In January 1972, at the age of 21, in the middle of the Power worker's "go slow", which caused a 6 hour blackout every day, I ran from home during a family crisis and ended up in Birmingham for 6 days before I came home again, and while there I found three days work by hanging around the front yard of the Mermaid waiting to see if a sub contractor or "subbie" would pick me up for work, at £4 for an 8 hour day. On the first day, a thursday, there were about 20 men waiting there in the cold and most of them got collected by regular subbie gangs, leaving about 5 of us who gave up at about 09:00 and waited in a nearby cafe and got to know each other, and a nice little Irish guy called Chris, with long straight black hair and some front teeth missing advised that one subbie yet might come along and sure enough, a tall serious chap with a big black coat and curly hair and strong accent soon poked his head around the door and asked who could "drive" a shovel. I though he meant a JCB but it was just a metaphor for a bit of hard digging and Chris told me to put up my hand anyway and he took all 5 of us in his grey Consul Classic about 7-8 miles out to a housing estate under construction.

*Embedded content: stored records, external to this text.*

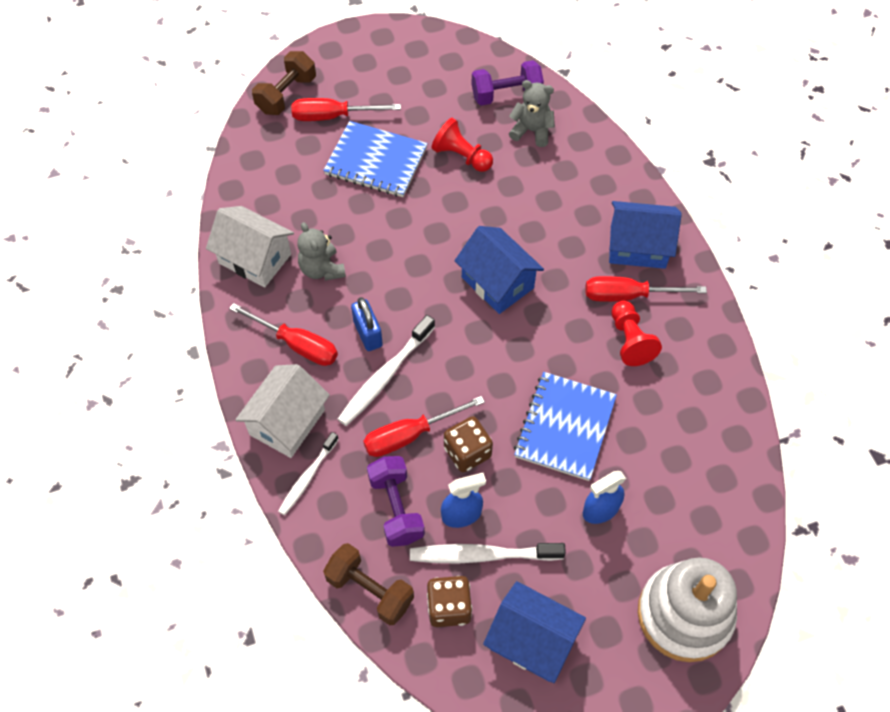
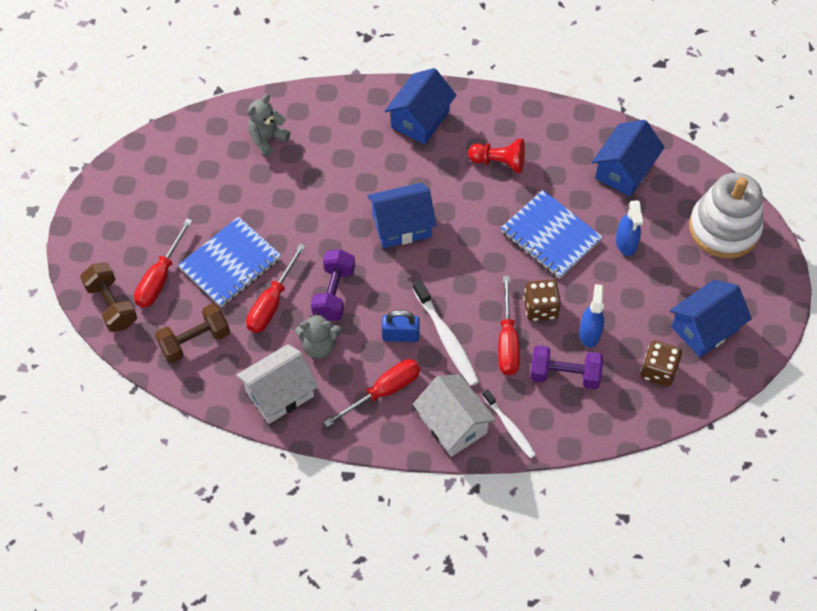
camera: 65 degrees left, 0 degrees up
brown dumbbell [323,543,414,625] -> brown dumbbell moved to [155,303,230,363]
white toothbrush [410,543,566,563] -> none
red pawn [432,118,493,172] -> none
purple dumbbell [471,60,544,106] -> purple dumbbell moved to [311,249,355,321]
red screwdriver [586,276,707,302] -> red screwdriver moved to [246,244,306,333]
none -> blue house [592,120,665,197]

One day driving home he had 9 of us in that car in the pouring rain, and the wipers had bust, but he got us home without hitting anybody, using a technique of hitting the brakes when the red lights of the car in front got brighter, as that was all you could see. I can't remember his name, but he had a mate about the same height with curly red hair, whom we called "Red".
All sorts of funny things would go wrong, especially things like service pipes and border markings getting buried and lost by accident, and our group of hand shovellers had to dig them up again!

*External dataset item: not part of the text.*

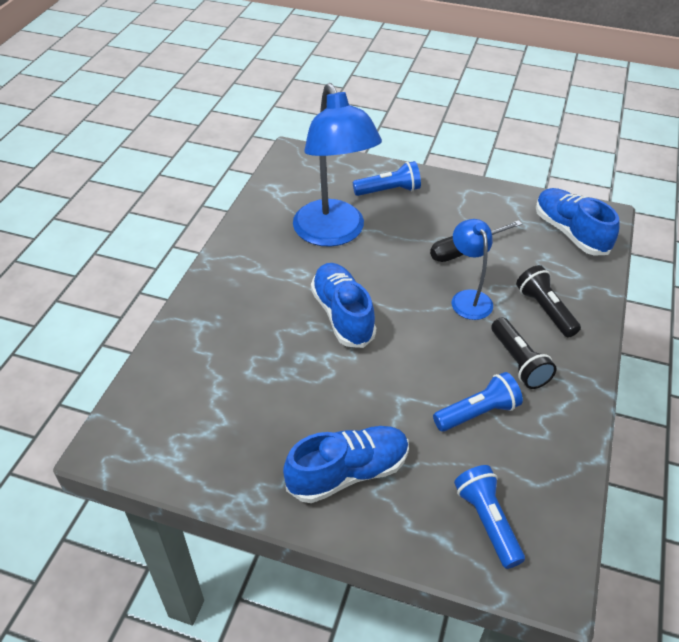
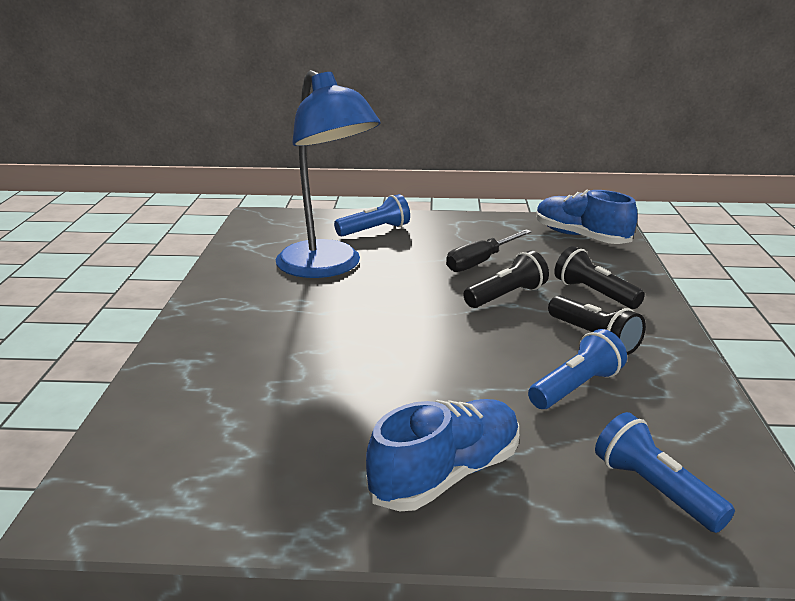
camera: 15 degrees left, 20 degrees down
blue shoe [311,263,376,348] -> none
blue lamp [452,219,493,320] -> black flashlight [463,250,549,308]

This was life on the "lump" as this kind of work was called, and I spent another three mornings at the Mermaid front yard, and on friday evening to get paid, I went inside where the subbie had set up his pay station actually inside the pub!
I seem to remember in those days the "Mermaid" featured a prominent and colourful statue of a mermaid, right in the top centre of the main frontage, in the style of a ship's figurehead. However I can't find any photographic evidence, all that shows in photos is a bas relief. Is my mind playing tricks on me?
The subbie activity at the Mermaid was featured a few months later in a TV "expose" about tax avoidance, but nothing illegal was done at the time. They were nice guys to work with and paid you promptly. I had to go home without the last two days pay but went back several months later and the subbie still had it waiting for me and wrote me a cheque on Allied Irish Banks.
One website implies that all the Mermaid subbies actually only worked for the J J Gallagher construction firm, can anyone back this up?